Abstract:
Primary cilia are antenna-like organelles that regulate growth and development via extracellular signals. However, the molecular mechanisms underlying cilia dynamics, particularly those regulating their disassembly, are not well understood. Here, we show that leucine-rich repeat kinase 1 (LRRK1) plays a role in regulating cilia disassembly.
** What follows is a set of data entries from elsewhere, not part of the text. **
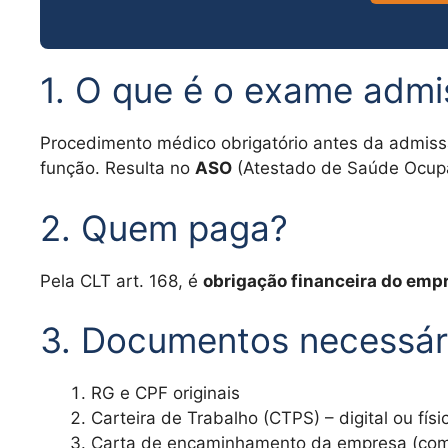
1. O que é o exame admi
Procedimento médico obrigatório antes da admissã
função. Resulta no
ASO
(Atestado de Saúde Ocupa
2. Quem paga?
Pela CLT art. 168, é
obrigação financeira do emp
3. Documentos necessár
RG e CPF originais
Carteira de Trabalho (CTPS) – digital ou físi
Carta de encaminhamento da empresa (com 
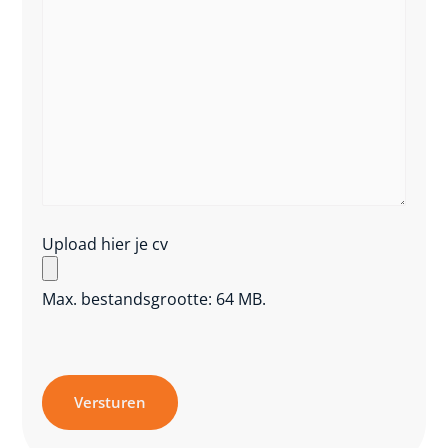
Upload hier je cv
Max. bestandsgrootte: 64 MB.
Versturen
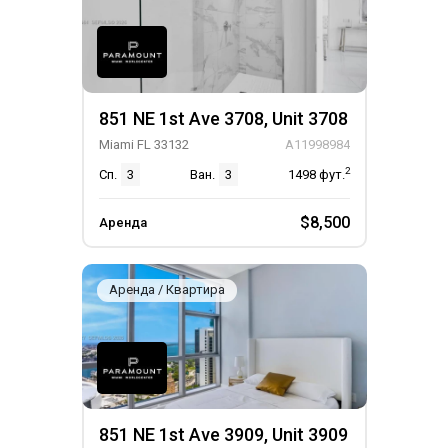
851 NE 1st Ave 3708, Unit 3708
Miami FL 33132
A11998984
2
Сп.
3
Ван.
3
1498
фут.
$8,500
Аренда
Аренда / Квартира
851 NE 1st Ave 3909, Unit 3909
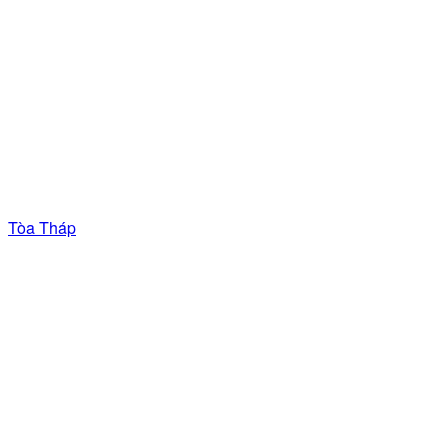
Tòa Tháp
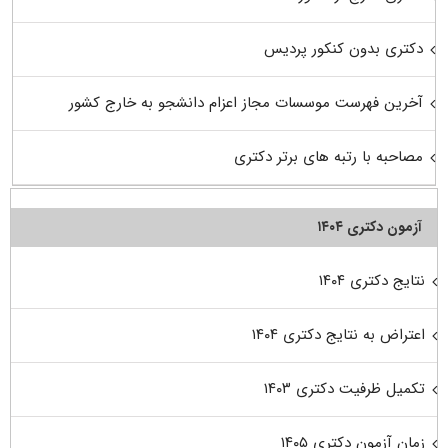
دکتری بدون کنکور پردیس
آخرین فهرست موسسات مجاز اعزام دانشجو به خارج کشور
مصاحبه با رتبه های برتر دکتری
آزمون دکتری ۱۴۰۴
نتایج دکتری ۱۴۰۴
اعتراض به نتایج دکتری ۱۴۰۴
تکمیل ظرفیت دکتری ۱۴۰۳
زمان آزمون دکتری ۱۴۰۵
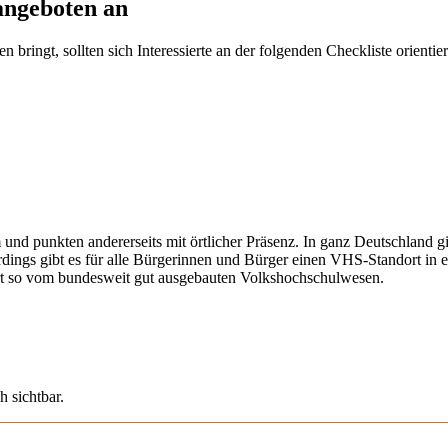
angeboten an
ringt, sollten sich Interessierte an der folgenden Checkliste orientier
 und punkten andererseits mit örtlicher Präsenz. In ganz Deutschland 
erdings gibt es für alle Bürgerinnen und Bürger einen VHS-Standort in 
iert so vom bundesweit gut ausgebauten Volkshochschulwesen.
h sichtbar.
The depletion of LRRK1 impairs primary cilia resorption following serum stimulation in cultured cells. Polo-like kinase 1 (PLK1) plays an important role in this process. During ciliary resorption, PLK1 phosphorylates LRRK1 at the primary cilia base, resulting in its activation. We identified nuclear distribution protein nudE-like 1 (NDEL1), which is known to positively regulate cilia disassembly, as a target of LRRK1 phosphorylation. Whereas LRRK1 phosphorylation of NDEL1 on Ser-155 promotes NDEL1 interaction with the intermediate chains of cytoplasmic dynein-2, it is also crucial for triggering ciliary resorption through dynein-2-driven retrograde intraflagellar transport. These findings provide evidence that a novel PLK1-LRRK1-NDEL1 pathway regulates cilia disassembly.
摘要:
初级纤毛是通过细胞外信号调节生长和发育的天线样细胞器。然而,纤毛动力学的分子机制,特别是那些规范它们拆卸的人,不是很了解。这里,我们表明富含亮氨酸的重复激酶1(LRRK1)在调节纤毛分解中起作用。LRRK1的消耗会损害培养细胞中血清刺激后的初级纤毛吸收。Polo样激酶1(PLK1)在此过程中起着重要作用。在纤毛吸收期间,PLK1在初级纤毛碱基处磷酸化LRRK1,导致其激活。我们鉴定了核分布蛋白nudE样1(NDEL1),众所周知,它能积极调节纤毛的分解,作为LRRK1磷酸化的靶标。尽管Ser-155上NDEL1的LRRK1磷酸化促进NDEL1与细胞质动力蛋白2的中间链相互作用,但它对于通过动力蛋白2驱动的逆行步行内运输触发纤毛吸收也至关重要。这些发现提供了新的PLK1-LRRK1-NDEL1通路调节纤毛分解的证据。